« Pieces of a Woman » sur Netflix : la réalité brute d’un événement tragique
Après une formation en droit, Elena trouve une seconde vie…
Pieces of Woman, abordant le sujet tabou du deuil périnatal, nous propose une œuvre magistrale et profondément intime. Aux côtés de la scénariste Kata Wéber, sa propre femme, le réalisateur hongrois Kornél Mundruczó relate un drame éprouvé par de nombreux couples, dont le sien, à savoir la perte d’un enfant avant terme. Attention, l’œuvre impose un regard averti et conscient de la tragédie qu’y s’y joue.
Pieces of a woman est le premier film que Kornél Mundruczó tourne en anglais. Évoquant une tragédie personnelle, l’œuvre présente tout du long des émotions dans leur réalité la plus brute, sans artifice. La question sous-jacente, à travers celle du deuil prénatal, est surtout celle de la manière dont, au sens figuré, chacun de nous vient au monde – c’est-à-dire se construit et se solidifie, à l’image d’un pont, au fil de ses expériences intimes.
Mise en scène sobre et implication émotionnelle
Sur la forme, les images mises en valeur relèvent du minimalisme paisible, qui ne met que mieux en lumière l’intensité des émotions suscitées par les évènements. Les dialogues sont courts, justes, n’occupent pas l’espace plus que de nécessaire. Il y a en fait peu de mise en scène, rien de rocambolesque, rien qui ne tend à verser dans le sentimentalisme : c’est une expérience vécue brutalement et montrée brutalement, dans toute son authenticité, sans en faire plus, ni moins. Ce minimalisme montre les uns et les autres, sans artifice : le couple, la sage-femme, la famille, le juge, les médecins… Ainsi, quand bien même le couple tente initialement de rechercher un coupable, cette notion de culpabilité s’estompe au fur et à mesure tant elle est inadaptée à la description de l’événement, qui ne peut en réalité relever d’aucune explication objective.
Sur le fond, le film est important en ce qu’il met l’accent sur des aspects de la vie des femmes peu abordés. La scène de l’accouchement, d’ordinaire écourtée, est ici très longue. Nous y voyons la souffrance qu’un tel moment représente pour une femme ainsi que des réalités sur celui-ci qui sont tues, car jugées « sales » : oui, il est fréquent que les femmes se défèquent dessus pendant un accouchement. Le film aborde plus implicitement les souffrances physiques postérieures à un accouchement, comme le fait pour la femme de devoir porter des couches plusieurs semaines voire plusieurs mois, ou encore la souffrance de la pression exercée par son compagnon pour avoir une relation sexuelle rapidement après – question abordée récemment dans cet article absolument brillant.

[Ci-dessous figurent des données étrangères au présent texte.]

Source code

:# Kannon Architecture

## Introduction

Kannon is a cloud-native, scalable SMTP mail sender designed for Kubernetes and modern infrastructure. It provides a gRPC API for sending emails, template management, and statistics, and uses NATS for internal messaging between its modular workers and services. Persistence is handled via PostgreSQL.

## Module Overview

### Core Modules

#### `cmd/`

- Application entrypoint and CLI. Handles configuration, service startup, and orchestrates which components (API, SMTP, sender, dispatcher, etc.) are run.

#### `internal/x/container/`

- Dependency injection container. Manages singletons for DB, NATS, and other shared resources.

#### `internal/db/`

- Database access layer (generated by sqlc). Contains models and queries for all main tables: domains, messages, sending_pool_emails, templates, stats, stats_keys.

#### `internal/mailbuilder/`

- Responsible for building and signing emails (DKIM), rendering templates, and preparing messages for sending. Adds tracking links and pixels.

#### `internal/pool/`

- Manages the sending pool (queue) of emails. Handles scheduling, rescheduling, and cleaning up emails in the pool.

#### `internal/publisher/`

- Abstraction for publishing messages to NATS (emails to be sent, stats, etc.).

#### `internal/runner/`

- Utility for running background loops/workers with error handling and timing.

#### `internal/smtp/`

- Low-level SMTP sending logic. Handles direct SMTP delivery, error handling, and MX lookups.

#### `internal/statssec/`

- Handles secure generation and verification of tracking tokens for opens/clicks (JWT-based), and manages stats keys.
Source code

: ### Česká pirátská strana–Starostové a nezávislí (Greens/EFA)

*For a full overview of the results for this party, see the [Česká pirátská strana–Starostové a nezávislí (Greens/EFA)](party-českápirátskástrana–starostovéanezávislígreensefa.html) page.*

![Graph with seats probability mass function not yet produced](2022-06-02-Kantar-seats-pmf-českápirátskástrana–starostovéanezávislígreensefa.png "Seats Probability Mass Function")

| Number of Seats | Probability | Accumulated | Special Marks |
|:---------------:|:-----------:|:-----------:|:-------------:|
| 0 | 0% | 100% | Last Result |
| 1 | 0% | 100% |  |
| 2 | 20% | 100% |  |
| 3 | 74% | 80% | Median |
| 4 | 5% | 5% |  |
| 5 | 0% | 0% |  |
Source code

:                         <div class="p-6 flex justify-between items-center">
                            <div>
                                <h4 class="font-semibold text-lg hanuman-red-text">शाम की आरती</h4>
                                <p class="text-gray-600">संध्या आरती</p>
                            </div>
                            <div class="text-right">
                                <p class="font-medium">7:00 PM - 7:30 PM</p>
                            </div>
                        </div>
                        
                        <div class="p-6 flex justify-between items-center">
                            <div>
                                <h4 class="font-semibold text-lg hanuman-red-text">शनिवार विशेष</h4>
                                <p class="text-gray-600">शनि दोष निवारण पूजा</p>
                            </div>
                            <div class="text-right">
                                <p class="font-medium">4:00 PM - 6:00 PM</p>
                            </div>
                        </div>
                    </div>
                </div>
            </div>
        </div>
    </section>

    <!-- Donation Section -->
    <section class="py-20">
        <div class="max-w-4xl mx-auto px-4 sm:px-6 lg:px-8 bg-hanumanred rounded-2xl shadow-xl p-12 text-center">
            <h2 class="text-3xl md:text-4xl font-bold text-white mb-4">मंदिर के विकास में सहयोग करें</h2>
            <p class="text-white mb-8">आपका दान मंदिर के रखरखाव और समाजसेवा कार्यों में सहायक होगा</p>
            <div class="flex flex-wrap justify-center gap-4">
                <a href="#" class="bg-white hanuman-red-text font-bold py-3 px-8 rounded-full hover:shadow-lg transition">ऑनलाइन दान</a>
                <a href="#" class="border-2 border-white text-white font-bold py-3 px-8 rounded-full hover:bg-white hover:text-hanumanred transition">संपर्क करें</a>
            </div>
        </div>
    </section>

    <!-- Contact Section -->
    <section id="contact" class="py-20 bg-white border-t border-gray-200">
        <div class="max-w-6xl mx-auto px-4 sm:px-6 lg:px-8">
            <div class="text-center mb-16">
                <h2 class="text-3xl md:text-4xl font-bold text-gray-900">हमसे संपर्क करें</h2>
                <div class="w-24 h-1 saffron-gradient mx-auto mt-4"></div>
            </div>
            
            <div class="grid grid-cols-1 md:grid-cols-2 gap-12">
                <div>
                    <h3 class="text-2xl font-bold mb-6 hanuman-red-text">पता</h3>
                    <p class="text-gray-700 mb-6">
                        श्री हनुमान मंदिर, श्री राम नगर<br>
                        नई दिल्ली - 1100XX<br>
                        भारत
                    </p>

La réalité abrupte des souffrances féminines et de la pression conjugale
Pression dans tous les sens puisque la femme, évidemment, souffre, et que tout le monde, amis comme membres de sa famille, pense savoir mieux qu’elle ce qui est bon ou non pour elle, et de quelle manière elle doit se comporter pour vivre son deuil ; aussi de quelle manière elle doit se comporter avec les autres. Ce film nous rappelle que notre souffrance est intime et que personne n’est légitime à juger de la manière dont une personne est censée la vivre ou non ; personne ne peut savoir mieux que nous-même comment vivre et comment nous comporter afin que la souffrance daigne enfin prendre les amarres. Le film n’est pas que la démonstration d’une expérience douloureuse mais également une ode à la liberté des femmes, écrit par une femme, pour les femmes. Personne n’est légitime à faire des choix à notre place.
Les images incessantes du pont en construction, les références multiples aux ponts, que l’on évoquait en introduction, ne sont par ailleurs pas sans rappeler le chef d’œuvre Le Pont sur la Drina, d’Ivo Andrić, dans lequel l’auteur bosnien illustre la notion de stabilité à travers la permanence de la figure du pont. Les mots même du Nobel de littérature 1961 pourraient décrire ce film : « Les désirs sont comme le vent, ils déplacent la poussière d’un endroit à un autre, obscurcissant parfois l’horizon, mais finissent par se calmer et retomber, laissant derrière eux l’éternelle et immuable image du monde ».